Information:
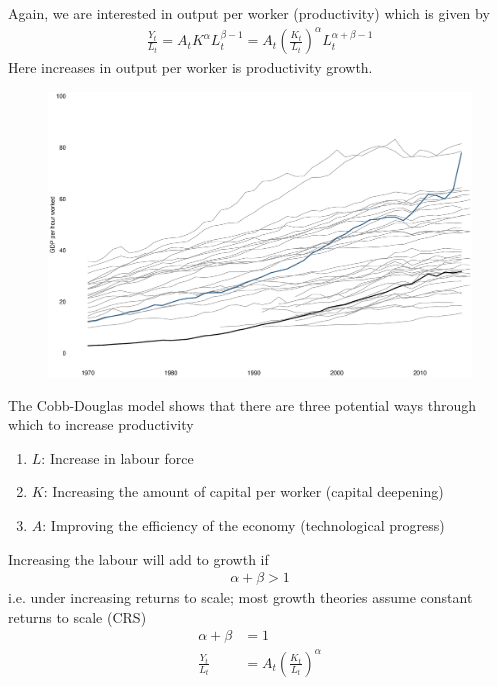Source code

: \documentclass{beamer}
\begin{document}
\begin{frame}
  Again, we are interested in output per worker (productivity) which is given by
  \begin{align}
    \frac{Y_t}{L_t}=A_tK^{\alpha}L^{\beta-1}_t=A_t \left(\frac{K_t}{L_t} \right)^{\alpha}L_t^{\alpha+\beta-1}
  \end{align}
  \medskip
  Here increases in output per worker is productivity growth.
\end{frame}

\begin{frame}
  \begin{figure}
    \includegraphics[scale=.3]{productivity.eps}
  \end{figure}
\end{frame}

\begin{frame}
 The Cobb-Douglas model shows that there are three potential ways through which to increase productivity
\begin{enumerate}
  \item $L$: Increase in labour force  
  \item $K$: Increasing the amount of capital per worker (capital deepening)
  \item $A$: Improving the efficiency of the economy (technological progress)  
\end{enumerate}
\end{frame}

\begin{frame}
 Increasing the labour will add to growth if 
 \begin{align}
   \alpha+\beta>1
 \end{align}
 \medskip
 i.e. under increasing returns to scale; most growth theories assume constant returns to scale (CRS)
 \begin{align}
   \alpha+\beta &= 1\\
   \frac{Y_t}{L_t} &= A_t \left(\frac{K_t}{L_t}\right)^{\alpha}
 \end{align}
\end{frame}
\end{document}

Task directions: Please report every line of the records above that contains the word "worker".

Solution for this problem:
  Again, we are interested in output per worker (productivity) which is given by
  Here increases in output per worker is productivity growth.
  \item $K$: Increasing the amount of capital per worker (capital deepening)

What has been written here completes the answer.